Copy out the text in the data below line for line, changing nothing.
════════
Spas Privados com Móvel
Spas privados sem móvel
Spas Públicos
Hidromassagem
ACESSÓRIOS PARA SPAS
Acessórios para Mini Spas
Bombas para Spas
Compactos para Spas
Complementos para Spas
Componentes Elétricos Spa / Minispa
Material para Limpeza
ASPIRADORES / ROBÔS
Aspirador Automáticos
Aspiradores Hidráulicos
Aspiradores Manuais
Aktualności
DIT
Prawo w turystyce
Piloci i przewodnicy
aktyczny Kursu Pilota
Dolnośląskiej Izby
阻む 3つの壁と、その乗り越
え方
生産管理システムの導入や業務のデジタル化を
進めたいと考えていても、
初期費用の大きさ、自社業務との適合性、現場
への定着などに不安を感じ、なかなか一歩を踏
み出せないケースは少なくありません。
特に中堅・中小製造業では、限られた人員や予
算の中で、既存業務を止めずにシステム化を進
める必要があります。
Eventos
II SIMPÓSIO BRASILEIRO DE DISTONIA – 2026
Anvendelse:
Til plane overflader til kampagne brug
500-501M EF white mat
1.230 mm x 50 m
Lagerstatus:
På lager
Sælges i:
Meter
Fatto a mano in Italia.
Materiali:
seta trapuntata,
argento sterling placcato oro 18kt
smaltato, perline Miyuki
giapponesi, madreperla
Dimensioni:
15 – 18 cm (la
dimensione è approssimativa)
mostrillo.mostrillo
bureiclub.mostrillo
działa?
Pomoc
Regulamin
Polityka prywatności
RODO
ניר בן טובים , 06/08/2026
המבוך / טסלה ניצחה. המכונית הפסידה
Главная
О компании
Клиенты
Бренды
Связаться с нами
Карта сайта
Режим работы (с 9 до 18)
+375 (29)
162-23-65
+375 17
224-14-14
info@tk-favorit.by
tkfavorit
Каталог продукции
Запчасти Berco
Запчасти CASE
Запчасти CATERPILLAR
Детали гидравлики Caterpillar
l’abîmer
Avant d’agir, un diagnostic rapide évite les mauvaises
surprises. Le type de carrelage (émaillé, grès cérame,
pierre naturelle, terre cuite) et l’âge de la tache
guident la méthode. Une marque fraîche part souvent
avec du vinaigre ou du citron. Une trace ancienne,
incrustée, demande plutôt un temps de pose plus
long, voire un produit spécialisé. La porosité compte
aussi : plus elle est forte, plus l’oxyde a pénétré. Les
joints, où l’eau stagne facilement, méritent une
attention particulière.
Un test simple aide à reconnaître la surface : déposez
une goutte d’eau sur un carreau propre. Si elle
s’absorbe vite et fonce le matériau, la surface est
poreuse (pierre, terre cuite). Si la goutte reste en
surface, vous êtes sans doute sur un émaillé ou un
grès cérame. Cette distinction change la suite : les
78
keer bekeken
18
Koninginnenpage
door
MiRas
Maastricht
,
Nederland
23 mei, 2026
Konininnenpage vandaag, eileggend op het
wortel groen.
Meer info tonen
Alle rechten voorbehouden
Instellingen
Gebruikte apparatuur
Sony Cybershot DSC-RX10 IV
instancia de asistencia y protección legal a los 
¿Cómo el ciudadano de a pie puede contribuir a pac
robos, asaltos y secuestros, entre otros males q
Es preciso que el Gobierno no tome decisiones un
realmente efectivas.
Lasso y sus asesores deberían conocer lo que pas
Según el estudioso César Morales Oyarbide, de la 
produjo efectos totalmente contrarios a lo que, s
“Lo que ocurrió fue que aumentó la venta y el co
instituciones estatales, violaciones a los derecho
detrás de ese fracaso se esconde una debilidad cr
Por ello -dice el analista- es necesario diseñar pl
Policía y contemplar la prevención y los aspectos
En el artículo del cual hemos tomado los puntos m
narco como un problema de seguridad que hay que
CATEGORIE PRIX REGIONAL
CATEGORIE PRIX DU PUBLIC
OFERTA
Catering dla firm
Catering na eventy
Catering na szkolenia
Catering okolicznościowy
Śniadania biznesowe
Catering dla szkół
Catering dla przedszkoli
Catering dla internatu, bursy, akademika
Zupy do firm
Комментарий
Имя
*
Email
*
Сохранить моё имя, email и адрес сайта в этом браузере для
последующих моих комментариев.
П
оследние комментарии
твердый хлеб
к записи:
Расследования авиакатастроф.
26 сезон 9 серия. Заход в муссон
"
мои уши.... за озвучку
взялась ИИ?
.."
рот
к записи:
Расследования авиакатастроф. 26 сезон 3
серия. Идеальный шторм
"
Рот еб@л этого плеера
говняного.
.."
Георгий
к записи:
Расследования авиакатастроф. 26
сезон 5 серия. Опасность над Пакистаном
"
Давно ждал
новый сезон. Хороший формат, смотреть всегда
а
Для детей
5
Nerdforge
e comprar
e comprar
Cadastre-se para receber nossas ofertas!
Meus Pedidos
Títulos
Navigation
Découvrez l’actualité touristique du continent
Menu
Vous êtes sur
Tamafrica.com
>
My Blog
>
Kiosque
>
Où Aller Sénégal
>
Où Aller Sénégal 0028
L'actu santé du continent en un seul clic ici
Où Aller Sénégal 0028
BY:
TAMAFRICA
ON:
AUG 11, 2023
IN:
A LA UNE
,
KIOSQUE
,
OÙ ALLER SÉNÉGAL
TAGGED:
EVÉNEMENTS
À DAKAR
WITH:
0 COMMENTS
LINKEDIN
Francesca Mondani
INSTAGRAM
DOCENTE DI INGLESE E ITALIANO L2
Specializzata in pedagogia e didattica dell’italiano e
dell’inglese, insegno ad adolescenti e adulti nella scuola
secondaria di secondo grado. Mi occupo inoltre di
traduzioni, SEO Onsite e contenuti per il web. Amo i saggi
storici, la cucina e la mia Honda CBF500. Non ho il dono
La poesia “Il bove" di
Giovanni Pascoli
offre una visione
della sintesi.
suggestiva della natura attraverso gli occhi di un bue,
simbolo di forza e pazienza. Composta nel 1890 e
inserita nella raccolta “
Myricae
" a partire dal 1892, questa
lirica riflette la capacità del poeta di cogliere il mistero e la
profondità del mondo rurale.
════════
◆ **ANSWER FOR THE TASK**
Spas Privados com Móvel
Spas privados sem móvel
Spas Públicos
Hidromassagem
ACESSÓRIOS PARA SPAS
Acessórios para Mini Spas
Bombas para Spas
Compactos para Spas
Complementos para Spas
Componentes Elétricos Spa / Minispa
Material para Limpeza
ASPIRADORES / ROBÔS
Aspirador Automáticos
Aspiradores Hidráulicos
Aspiradores Manuais
Aktualności
DIT
Prawo w turystyce
Piloci i przewodnicy
aktyczny Kursu Pilota
Dolnośląskiej Izby
阻む 3つの壁と、その乗り越
え方
生産管理システムの導入や業務のデジタル化を
進めたいと考えていても、
初期費用の大きさ、自社業務との適合性、現場
への定着などに不安を感じ、なかなか一歩を踏
み出せないケースは少なくありません。
特に中堅・中小製造業では、限られた人員や予
算の中で、既存業務を止めずにシステム化を進
める必要があります。
Eventos
II SIMPÓSIO BRASILEIRO DE DISTONIA – 2026
Anvendelse:
Til plane overflader til kampagne brug
500-501M EF white mat
1.230 mm x 50 m
Lagerstatus:
På lager
Sælges i:
Meter
Fatto a mano in Italia.
Materiali:
seta trapuntata,
argento sterling placcato oro 18kt
smaltato, perline Miyuki
giapponesi, madreperla
Dimensioni:
15 – 18 cm (la
dimensione è approssimativa)
mostrillo.mostrillo
bureiclub.mostrillo
działa?
Pomoc
Regulamin
Polityka prywatności
RODO
ניר בן טובים , 06/08/2026
המבוך / טסלה ניצחה. המכונית הפסידה
Главная
О компании
Клиенты
Бренды
Связаться с нами
Карта сайта
Режим работы (с 9 до 18)
+375 (29)
162-23-65
+375 17
224-14-14
info@tk-favorit.by
tkfavorit
Каталог продукции
Запчасти Berco
Запчасти CASE
Запчасти CATERPILLAR
Детали гидравлики Caterpillar
l’abîmer
Avant d’agir, un diagnostic rapide évite les mauvaises
surprises. Le type de carrelage (émaillé, grès cérame,
pierre naturelle, terre cuite) et l’âge de la tache
guident la méthode. Une marque fraîche part souvent
avec du vinaigre ou du citron. Une trace ancienne,
incrustée, demande plutôt un temps de pose plus
long, voire un produit spécialisé. La porosité compte
aussi : plus elle est forte, plus l’oxyde a pénétré. Les
joints, où l’eau stagne facilement, méritent une
attention particulière.
Un test simple aide à reconnaître la surface : déposez
une goutte d’eau sur un carreau propre. Si elle
s’absorbe vite et fonce le matériau, la surface est
poreuse (pierre, terre cuite). Si la goutte reste en
surface, vous êtes sans doute sur un émaillé ou un
grès cérame. Cette distinction change la suite : les
78
keer bekeken
18
Koninginnenpage
door
MiRas
Maastricht
,
Nederland
23 mei, 2026
Konininnenpage vandaag, eileggend op het
wortel groen.
Meer info tonen
Alle rechten voorbehouden
Instellingen
Gebruikte apparatuur
Sony Cybershot DSC-RX10 IV
instancia de asistencia y protección legal a los 
¿Cómo el ciudadano de a pie puede contribuir a pac
robos, asaltos y secuestros, entre otros males q
Es preciso que el Gobierno no tome decisiones un
realmente efectivas.
Lasso y sus asesores deberían conocer lo que pas
Según el estudioso César Morales Oyarbide, de la 
produjo efectos totalmente contrarios a lo que, s
“Lo que ocurrió fue que aumentó la venta y el co
instituciones estatales, violaciones a los derecho
detrás de ese fracaso se esconde una debilidad cr
Por ello -dice el analista- es necesario diseñar pl
Policía y contemplar la prevención y los aspectos
En el artículo del cual hemos tomado los puntos m
narco como un problema de seguridad que hay que
CATEGORIE PRIX REGIONAL
CATEGORIE PRIX DU PUBLIC
OFERTA
Catering dla firm
Catering na eventy
Catering na szkolenia
Catering okolicznościowy
Śniadania biznesowe
Catering dla szkół
Catering dla przedszkoli
Catering dla internatu, bursy, akademika
Zupy do firm
Комментарий
Имя
*
Email
*
Сохранить моё имя, email и адрес сайта в этом браузере для
последующих моих комментариев.
П
оследние комментарии
твердый хлеб
к записи:
Расследования авиакатастроф.
26 сезон 9 серия. Заход в муссон
"
мои уши.... за озвучку
взялась ИИ?
.."
рот
к записи:
Расследования авиакатастроф. 26 сезон 3
серия. Идеальный шторм
"
Рот еб@л этого плеера
говняного.
.."
Георгий
к записи:
Расследования авиакатастроф. 26
сезон 5 серия. Опасность над Пакистаном
"
Давно ждал
новый сезон. Хороший формат, смотреть всегда
а
Для детей
5
Nerdforge
e comprar
e comprar
Cadastre-se para receber nossas ofertas!
Meus Pedidos
Títulos
Navigation
Découvrez l’actualité touristique du continent
Menu
Vous êtes sur
Tamafrica.com
>
My Blog
>
Kiosque
>
Où Aller Sénégal
>
Où Aller Sénégal 0028
L'actu santé du continent en un seul clic ici
Où Aller Sénégal 0028
BY:
TAMAFRICA
ON:
AUG 11, 2023
IN:
A LA UNE
,
KIOSQUE
,
OÙ ALLER SÉNÉGAL
TAGGED:
EVÉNEMENTS
À DAKAR
WITH:
0 COMMENTS
LINKEDIN
Francesca Mondani
INSTAGRAM
DOCENTE DI INGLESE E ITALIANO L2
Specializzata in pedagogia e didattica dell’italiano e
dell’inglese, insegno ad adolescenti e adulti nella scuola
secondaria di secondo grado. Mi occupo inoltre di
traduzioni, SEO Onsite e contenuti per il web. Amo i saggi
storici, la cucina e la mia Honda CBF500. Non ho il dono
La poesia “Il bove" di
Giovanni Pascoli
offre una visione
della sintesi.
suggestiva della natura attraverso gli occhi di un bue,
simbolo di forza e pazienza. Composta nel 1890 e
inserita nella raccolta “
Myricae
" a partire dal 1892, questa
lirica riflette la capacità del poeta di cogliere il mistero e la
profondità del mondo rurale.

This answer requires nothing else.